Stored data
┏━━

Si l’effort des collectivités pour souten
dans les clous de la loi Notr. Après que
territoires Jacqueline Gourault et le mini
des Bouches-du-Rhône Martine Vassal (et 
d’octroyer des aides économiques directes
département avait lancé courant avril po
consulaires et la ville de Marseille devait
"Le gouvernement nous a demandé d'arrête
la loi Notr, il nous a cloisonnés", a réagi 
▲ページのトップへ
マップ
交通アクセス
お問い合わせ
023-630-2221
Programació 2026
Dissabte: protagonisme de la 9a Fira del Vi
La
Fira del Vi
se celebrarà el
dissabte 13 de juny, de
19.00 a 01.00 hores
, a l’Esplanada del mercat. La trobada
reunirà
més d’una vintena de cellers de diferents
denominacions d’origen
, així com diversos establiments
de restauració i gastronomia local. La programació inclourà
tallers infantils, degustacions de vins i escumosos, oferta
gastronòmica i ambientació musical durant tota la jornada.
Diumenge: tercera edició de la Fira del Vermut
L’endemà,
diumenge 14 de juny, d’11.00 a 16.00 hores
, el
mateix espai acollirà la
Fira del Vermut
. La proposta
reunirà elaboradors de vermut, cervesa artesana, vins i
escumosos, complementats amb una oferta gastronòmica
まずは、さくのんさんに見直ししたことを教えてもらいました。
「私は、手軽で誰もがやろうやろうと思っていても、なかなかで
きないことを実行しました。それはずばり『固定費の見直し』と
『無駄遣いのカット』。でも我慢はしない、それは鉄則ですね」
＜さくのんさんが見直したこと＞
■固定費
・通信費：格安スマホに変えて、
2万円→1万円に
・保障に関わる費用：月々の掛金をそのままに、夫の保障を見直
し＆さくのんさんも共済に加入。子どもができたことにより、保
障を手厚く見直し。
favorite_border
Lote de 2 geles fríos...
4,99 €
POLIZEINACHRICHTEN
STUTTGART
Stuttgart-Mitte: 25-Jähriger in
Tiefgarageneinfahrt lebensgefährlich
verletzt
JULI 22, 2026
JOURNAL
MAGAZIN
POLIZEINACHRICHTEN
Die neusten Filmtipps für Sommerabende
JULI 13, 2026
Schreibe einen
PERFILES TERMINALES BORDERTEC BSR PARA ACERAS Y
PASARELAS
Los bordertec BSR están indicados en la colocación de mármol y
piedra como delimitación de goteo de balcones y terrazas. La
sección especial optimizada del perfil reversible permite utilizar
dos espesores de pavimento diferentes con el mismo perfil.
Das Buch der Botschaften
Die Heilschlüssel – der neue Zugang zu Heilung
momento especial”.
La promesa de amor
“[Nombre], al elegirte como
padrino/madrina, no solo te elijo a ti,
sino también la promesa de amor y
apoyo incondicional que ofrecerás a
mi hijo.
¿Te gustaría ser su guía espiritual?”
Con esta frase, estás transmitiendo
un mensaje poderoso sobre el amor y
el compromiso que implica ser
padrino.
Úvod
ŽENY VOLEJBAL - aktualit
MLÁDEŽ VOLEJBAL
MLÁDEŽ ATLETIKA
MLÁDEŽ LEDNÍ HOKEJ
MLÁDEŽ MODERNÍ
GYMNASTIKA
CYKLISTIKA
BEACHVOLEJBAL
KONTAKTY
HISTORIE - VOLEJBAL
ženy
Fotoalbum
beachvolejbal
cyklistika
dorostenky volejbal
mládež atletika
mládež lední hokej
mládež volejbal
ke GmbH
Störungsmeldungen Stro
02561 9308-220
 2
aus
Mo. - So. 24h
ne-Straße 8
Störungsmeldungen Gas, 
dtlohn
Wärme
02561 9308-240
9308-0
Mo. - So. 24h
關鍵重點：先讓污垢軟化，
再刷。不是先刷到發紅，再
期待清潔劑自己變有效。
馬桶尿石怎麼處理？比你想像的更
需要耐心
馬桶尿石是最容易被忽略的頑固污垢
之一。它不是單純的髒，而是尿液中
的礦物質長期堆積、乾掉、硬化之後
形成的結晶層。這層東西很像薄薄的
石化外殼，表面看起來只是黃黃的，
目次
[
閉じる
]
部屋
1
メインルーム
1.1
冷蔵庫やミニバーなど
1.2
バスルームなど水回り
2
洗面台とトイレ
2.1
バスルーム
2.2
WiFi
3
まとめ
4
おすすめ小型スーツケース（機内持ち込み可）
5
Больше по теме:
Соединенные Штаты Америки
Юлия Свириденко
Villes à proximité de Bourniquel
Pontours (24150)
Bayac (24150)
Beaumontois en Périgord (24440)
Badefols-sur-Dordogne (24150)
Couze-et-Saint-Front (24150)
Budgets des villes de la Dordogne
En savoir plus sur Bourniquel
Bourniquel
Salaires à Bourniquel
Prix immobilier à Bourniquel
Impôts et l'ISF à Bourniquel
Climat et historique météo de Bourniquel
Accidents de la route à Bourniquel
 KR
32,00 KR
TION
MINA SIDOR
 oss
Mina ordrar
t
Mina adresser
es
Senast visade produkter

┗━━

**Problem statement:** Please return the lines above exactly, from the first one down to the line with "mateix espai acollirà la", and stop after that line.

**Task solution:**
Si l’effort des collectivités pour souten
dans les clous de la loi Notr. Après que
territoires Jacqueline Gourault et le mini
des Bouches-du-Rhône Martine Vassal (et 
d’octroyer des aides économiques directes
département avait lancé courant avril po
consulaires et la ville de Marseille devait
"Le gouvernement nous a demandé d'arrête
la loi Notr, il nous a cloisonnés", a réagi 
▲ページのトップへ
マップ
交通アクセス
お問い合わせ
023-630-2221
Programació 2026
Dissabte: protagonisme de la 9a Fira del Vi
La
Fira del Vi
se celebrarà el
dissabte 13 de juny, de
19.00 a 01.00 hores
, a l’Esplanada del mercat. La trobada
reunirà
més d’una vintena de cellers de diferents
denominacions d’origen
, així com diversos establiments
de restauració i gastronomia local. La programació inclourà
tallers infantils, degustacions de vins i escumosos, oferta
gastronòmica i ambientació musical durant tota la jornada.
Diumenge: tercera edició de la Fira del Vermut
L’endemà,
diumenge 14 de juny, d’11.00 a 16.00 hores
, el
mateix espai acollirà la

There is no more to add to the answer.